* Exercise brief:
Would you print the lines below exactly, beginning at the line that has "pinky tip: (504, 552)" and stopping after the line that has "thumb ip: (547, 283)"? Only those lines, and no pictures.

*** Data listing ***

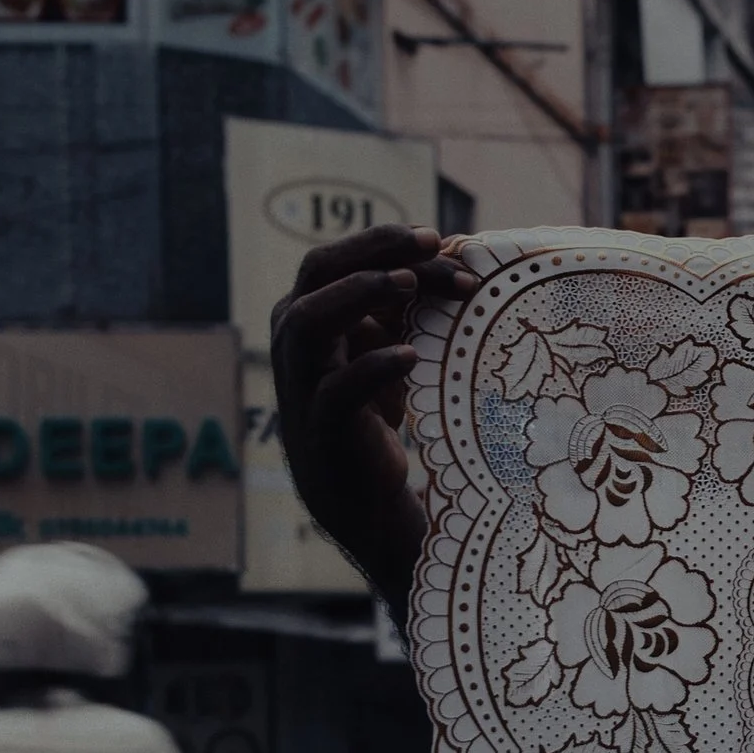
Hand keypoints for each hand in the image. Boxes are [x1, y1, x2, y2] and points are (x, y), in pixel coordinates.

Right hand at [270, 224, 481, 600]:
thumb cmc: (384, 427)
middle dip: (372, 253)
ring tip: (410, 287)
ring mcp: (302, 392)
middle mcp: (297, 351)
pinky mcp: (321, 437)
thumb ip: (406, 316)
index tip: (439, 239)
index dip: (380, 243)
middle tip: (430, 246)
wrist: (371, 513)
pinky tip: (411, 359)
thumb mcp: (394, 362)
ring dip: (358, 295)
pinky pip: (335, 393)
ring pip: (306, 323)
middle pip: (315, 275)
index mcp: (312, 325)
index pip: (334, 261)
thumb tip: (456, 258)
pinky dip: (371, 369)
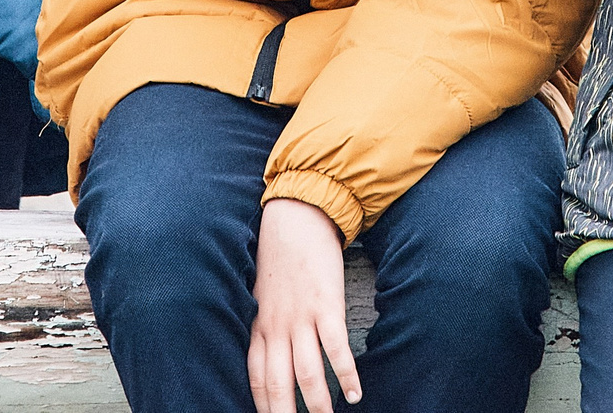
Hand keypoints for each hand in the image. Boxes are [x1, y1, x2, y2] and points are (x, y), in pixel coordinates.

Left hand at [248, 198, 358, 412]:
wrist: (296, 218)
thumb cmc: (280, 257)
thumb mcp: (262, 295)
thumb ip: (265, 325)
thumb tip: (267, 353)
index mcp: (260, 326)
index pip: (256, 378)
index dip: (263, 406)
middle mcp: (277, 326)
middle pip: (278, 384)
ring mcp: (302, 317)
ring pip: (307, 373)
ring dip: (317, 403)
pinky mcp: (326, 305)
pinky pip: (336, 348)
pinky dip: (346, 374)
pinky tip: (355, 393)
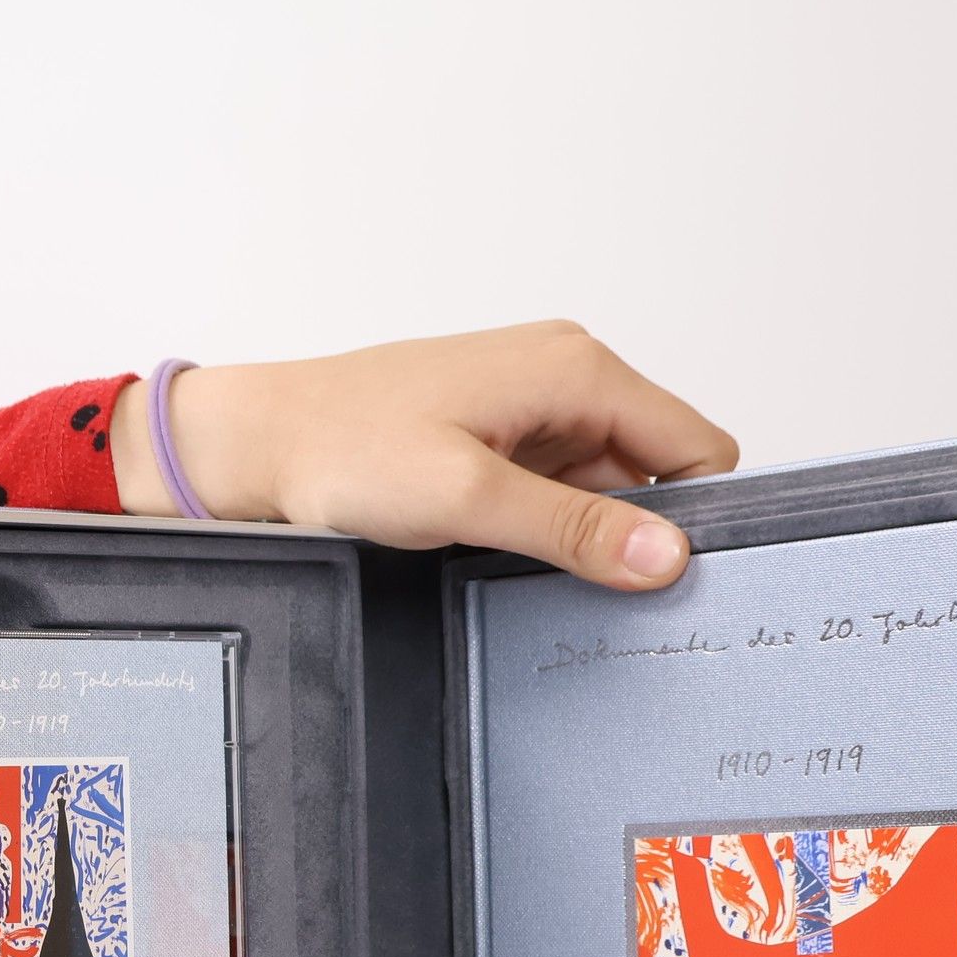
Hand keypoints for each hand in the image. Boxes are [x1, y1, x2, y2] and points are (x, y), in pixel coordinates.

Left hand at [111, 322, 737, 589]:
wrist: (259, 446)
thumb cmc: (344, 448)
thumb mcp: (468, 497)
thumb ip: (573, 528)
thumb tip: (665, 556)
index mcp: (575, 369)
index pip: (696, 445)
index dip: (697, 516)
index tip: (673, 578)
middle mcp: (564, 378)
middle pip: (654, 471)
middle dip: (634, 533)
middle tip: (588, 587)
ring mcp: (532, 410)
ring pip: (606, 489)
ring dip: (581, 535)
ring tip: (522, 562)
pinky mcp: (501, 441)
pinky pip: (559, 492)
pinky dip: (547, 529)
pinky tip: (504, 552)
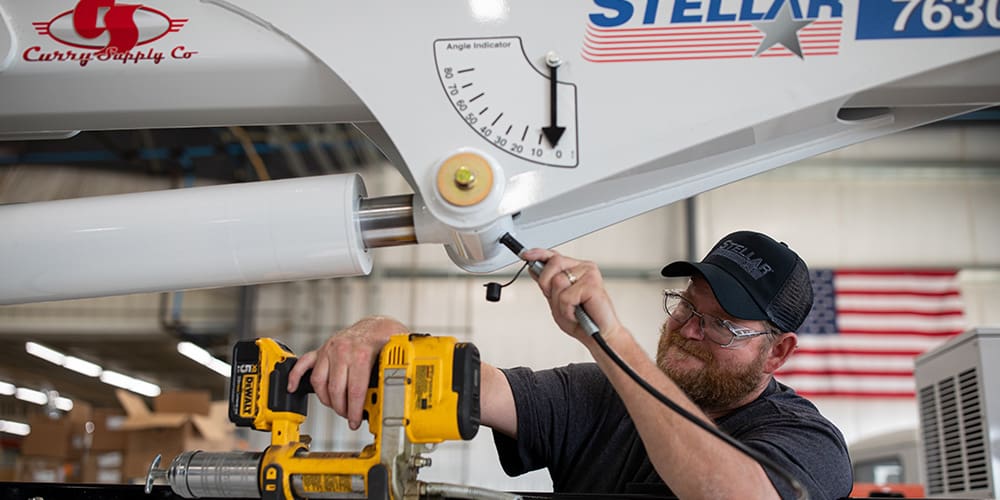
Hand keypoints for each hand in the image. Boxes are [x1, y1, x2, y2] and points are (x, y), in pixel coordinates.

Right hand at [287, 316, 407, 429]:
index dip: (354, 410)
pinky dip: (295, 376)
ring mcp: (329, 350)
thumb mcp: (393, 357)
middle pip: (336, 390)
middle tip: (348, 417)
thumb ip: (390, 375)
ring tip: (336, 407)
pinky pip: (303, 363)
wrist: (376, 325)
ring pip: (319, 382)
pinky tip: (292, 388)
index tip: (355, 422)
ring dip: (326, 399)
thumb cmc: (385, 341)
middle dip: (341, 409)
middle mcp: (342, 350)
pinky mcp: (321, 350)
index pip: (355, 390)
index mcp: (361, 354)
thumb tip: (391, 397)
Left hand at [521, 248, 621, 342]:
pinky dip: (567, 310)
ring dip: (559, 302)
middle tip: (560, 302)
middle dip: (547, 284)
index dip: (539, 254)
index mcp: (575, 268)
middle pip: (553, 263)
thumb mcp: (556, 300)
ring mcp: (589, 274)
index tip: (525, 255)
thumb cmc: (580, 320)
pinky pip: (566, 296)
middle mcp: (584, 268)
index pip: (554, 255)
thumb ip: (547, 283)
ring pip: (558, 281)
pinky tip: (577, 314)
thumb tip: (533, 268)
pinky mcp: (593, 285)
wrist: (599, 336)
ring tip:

***

* Task response:
pinky tip: (504, 552)
Hand keypoints for each hand in the image. Boxes are [x1, y1, x2, y2] and points are (x, y), in pixel coordinates.

Right hand at [287, 316, 407, 429]:
index dip: (354, 410)
pinky dip: (295, 376)
ring mcp: (329, 350)
thumb mcp: (393, 357)
middle pip: (336, 390)
middle tip: (348, 417)
thumb ip: (390, 375)
ring tip: (336, 407)
pinky pip: (303, 363)
wrist: (376, 325)
ring pip: (319, 382)
pinky tip: (292, 388)
index tip: (355, 422)
ring dip: (326, 399)
thumb cmc: (385, 341)
middle dip: (341, 409)
middle mcp: (342, 350)
pinky mcp: (321, 350)
index pip: (355, 390)
index mcp: (361, 354)
thumb tip: (391, 397)
Left hand at [521, 248, 621, 342]:
pinky dip: (567, 310)
ring dip: (559, 302)
middle tip: (560, 302)
middle dip: (547, 284)
index dip: (539, 254)
index mcp: (575, 268)
middle pip: (553, 263)
thumb mcp: (556, 300)
ring mcp: (589, 274)
index tip: (525, 255)
thumb cmc: (580, 320)
pinky pip: (566, 296)
middle mcp: (584, 268)
index pip: (554, 255)
thumb ip: (547, 283)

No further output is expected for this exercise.